_Task details:_
Beginning with the line that contains "semaine !<br /> <br /> <br" and ending with the line that contains "RISPEÑAS RE", reproduce the lines of the entries below exactly, omitting pictures.

(Information given Opens)

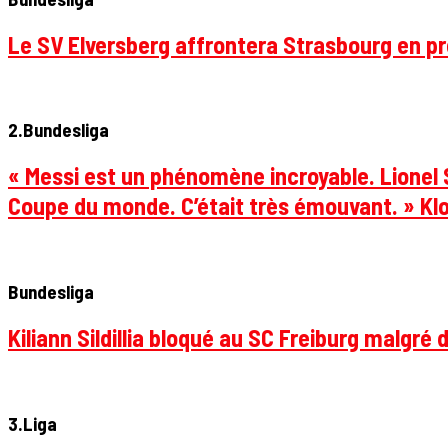
Le SV Elversberg affrontera Strasbourg en pr
2.Bundesliga
« Messi est un phénomène incroyable. Lionel S
Coupe du monde. C’était très émouvant. » Klo
Bundesliga
Kiliann Sildillia bloqué au SC Freiburg malgré 
3.Liga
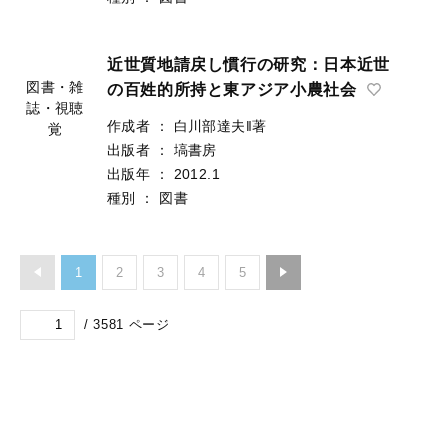
作成者
：
池上彰‖監修
誌・視聴
出版者
：
ポプラ社
覚
出版年
：
2012.2
種別
：
図書
近世質地請戻し慣行の研究：日本近世
の百姓的所持と東アジア小農社会
作成者
：
白川部達夫‖著
図書・雑
出版者
：
塙書房
誌・視聴
出版年
：
2012.1
覚
種別
：
図書
1
2
3
4
5
/
3581
ページ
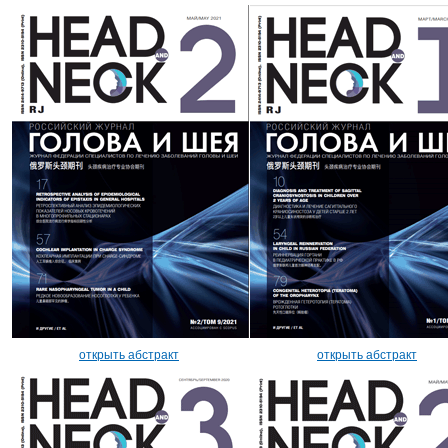
открыть абстракт
открыть абстракт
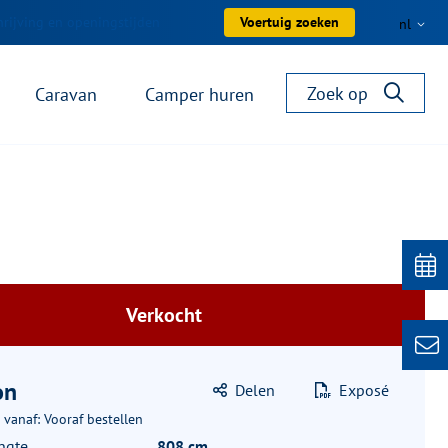
rijving en openingstijden
Voertuig zoeken
nl
Zoek op
Caravan
Camper huren
Verkocht
on
Delen
Exposé
 vanaf: Vooraf bestellen
ngte
808 cm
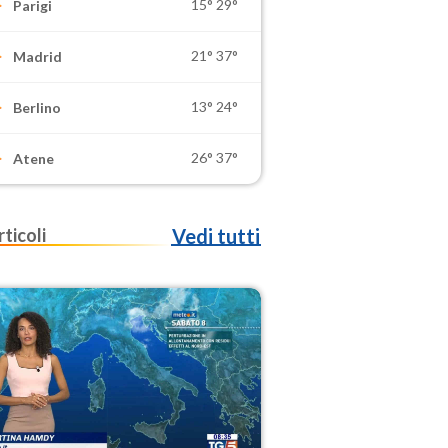
15°
29°
Parigi
21°
37°
Madrid
13°
24°
Berlino
26°
37°
Atene
rticoli
Vedi tutti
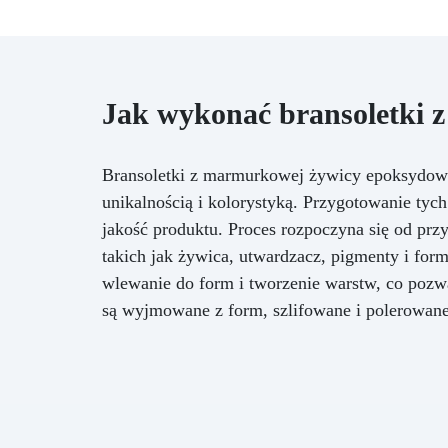
Jak wykonać bransoletki 
Bransoletki z marmurkowej żywicy epoksydowej
unikalnością i kolorystyką. Przygotowanie tyc
jakość produktu. Proces rozpoczyna się od prz
takich jak żywica, utwardzacz, pigmenty i for
wlewanie do form i tworzenie warstw, co pozw
są wyjmowane z form, szlifowane i polerowane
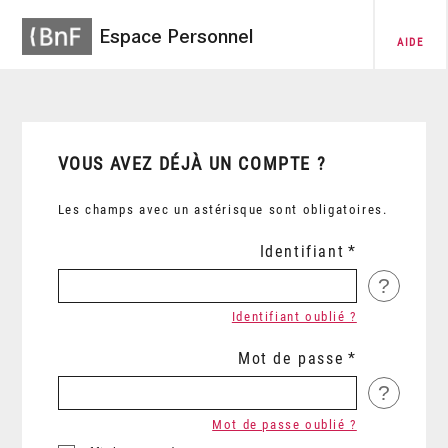
Espace Personnel
AIDE
VOUS AVEZ DÉJÀ UN COMPTE ?
Les champs avec un astérisque sont obligatoires.
Identifiant
?
Identifiant oublié ?
Mot de passe
?
Mot de passe oublié ?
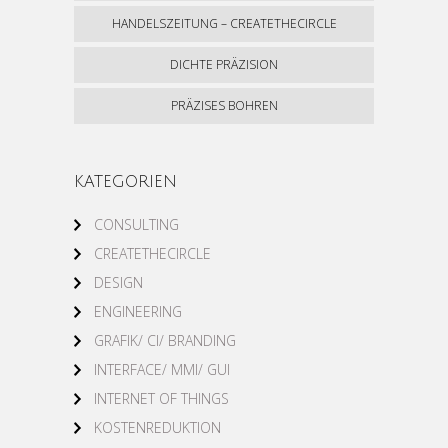
HANDELSZEITUNG – CREATETHECIRCLE
DICHTE PRÄZISION
PRÄZISES BOHREN
KATEGORIEN
CONSULTING
CREATETHECIRCLE
DESIGN
ENGINEERING
GRAFIK/ CI/ BRANDING
INTERFACE/ MMI/ GUI
INTERNET OF THINGS
KOSTENREDUKTION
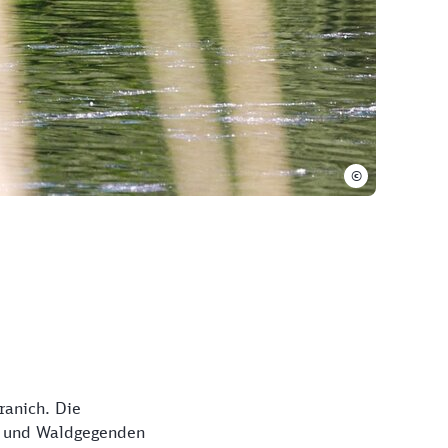
©
ranich. Die
te und Waldgegenden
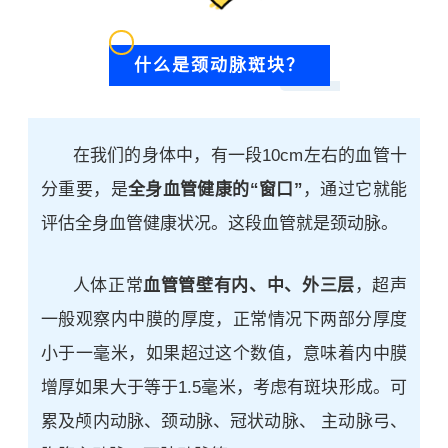
什么是颈动脉斑块？
在我们的身体中，有一段10cm左右的血管十
分重要，是
全身血管健康的“窗口”
，通过它就能
评估全身血管健康状况。这段血管就是颈动脉。
人体正常
血管管壁有内、中、外三层
，超声
一般观察内中膜的厚度，正常情况下两部分厚度
小于一毫米，如果超过这个数值，意味着内中膜
增厚如果大于等于1.5毫米，考虑有斑块形成。可
累及颅内动脉、颈动脉、
冠状动脉
、 主动脉弓、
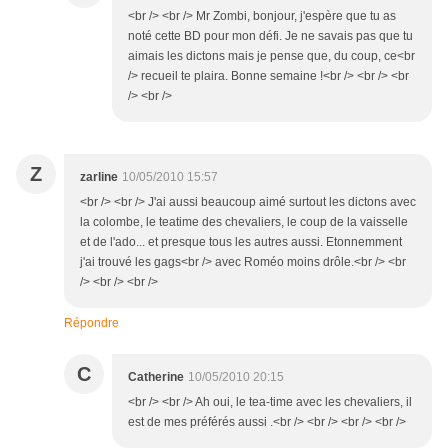
<br /> <br /> Mr Zombi, bonjour, j'espère que tu as
noté cette BD pour mon défi. Je ne savais pas que tu
aimais les dictons mais je pense que, du coup, ce<br
/> recueil te plaira. Bonne semaine !<br /> <br /> <br
/> <br />
Z
zarline
10/05/2010 15:57
<br /> <br /> J'ai aussi beaucoup aimé surtout les dictons avec
la colombe, le teatime des chevaliers, le coup de la vaisselle
et de l'ado... et presque tous les autres aussi. Etonnemment
j'ai trouvé les gags<br /> avec Roméo moins drôle.<br /> <br
/> <br /> <br />
Répondre
C
Catherine
10/05/2010 20:15
<br /> <br /> Ah oui, le tea-time avec les chevaliers, il
est de mes préférés aussi .<br /> <br /> <br /> <br />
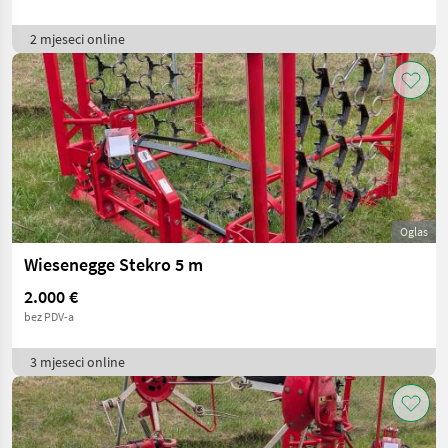
2 mjeseci online
Oglas
Wiesenegge Stekro 5 m
2.000 €
bez PDV-a
3 mjeseci online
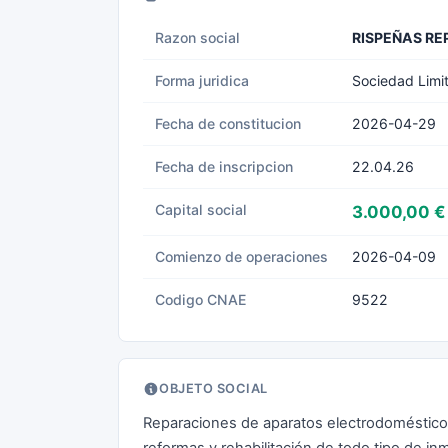
Razon social
RISPEÑAS RE
Forma juridica
Sociedad Limi
Fecha de constitucion
2026-04-29
Fecha de inscripcion
22.04.26
Capital social
3.000,00 €
Comienzo de operaciones
2026-04-09
Codigo CNAE
9522
OBJETO SOCIAL
Reparaciones de aparatos electrodomésticos 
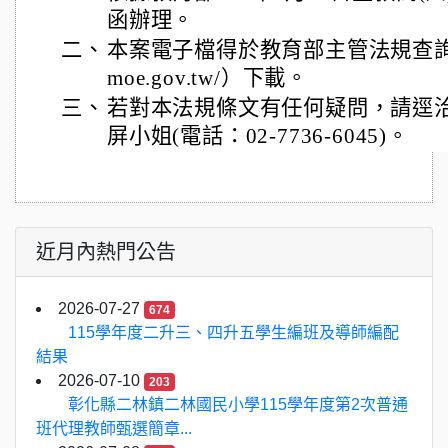
函辦理。
二、
本案電子檔得於教育部主管法規查詢系統（ht
moe.gov.tw/）下載。
三、
若對本法規條文有任何疑問，請逕
屏小姐(電話：02-7736-6045)。
近月內熱門公告
2026-07-27
674
115學年度二升三、四升五學生編班及導師編配
結果
2026-07-10
203
彰化縣二林鎮二林國民小學115學年度第2次普通
班代理教師甄選簡章...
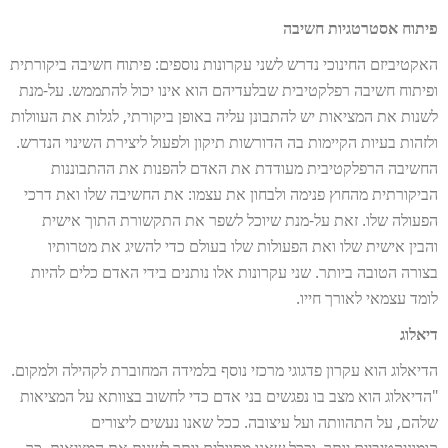
פיתוח אסטרטגיות חשיבה
האקטיביזם החינוכי נדרש לשני עקרונות נוספים: פיתוח חשיבה ביקורתית
ופיתוח חשיבה רפלקטיבית שבלעדיהם הוא אינו יכול להתממש. על-מנת
לשנות את המציאות יש להתבונן עליה באופן ביקורתי, לגלות את העוולות
ולזהות בעיות הקיימות בה הדורשות תיקון ולפעול ליצירת השינוי הנדרש.
החשיבה הרפלקטיבית מעודדת את האדם להפנות את ההתבוננות
הביקורתית מהחוץ פנימה ולבחון את עצמו: את החשיבה שלו ואת דרכי
הפעולה שלו. זאת על-מנת שיוכל לשפר את התקשורת התוך אישית
והבין אישית שלו ואת הפעולות שלו בעולם כדי להשיג את מטרותיו
בצורה הטובה ביותר. שני עקרונות אלו נותנים בידי האדם כלים להיות
לומד עצמאי לאורך חייו.
דיאלוג
הדיאלוג הוא עקרון פדגוגי מרכזי נוסף בלמידה המחוברת לקהילה ולמקום.
"הדיאלוג הוא מצב בו נפגשים בני אדם כדי לחשוב בצוותא על המציאות
שלהם, על התהוותה ועל עיצובה. ככל שאנו נעשים ליצורים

(Information given Closes)

_Solution for this problem:_
/> recueil te plaira. Bonne semaine !<br /> <br /> <br
/> <br />
Z
zarline
10/05/2010 15:57
<br /> <br /> J'ai aussi beaucoup aimé surtout les dictons avec
la colombe, le teatime des chevaliers, le coup de la vaisselle
et de l'ado... et presque tous les autres aussi. Etonnemment
j'ai trouvé les gags<br /> avec Roméo moins drôle.<br /> <br
/> <br /> <br />
Répondre
C
Catherine
10/05/2010 20:15
<br /> <br /> Ah oui, le tea-time avec les chevaliers, il
est de mes préférés aussi .<br /> <br /> <br /> <br />
2 mjeseci online
Oglas
Wiesenegge Stekro 5 m
2.000 €
bez PDV-a
3 mjeseci online
Razon social
RISPEÑAS RE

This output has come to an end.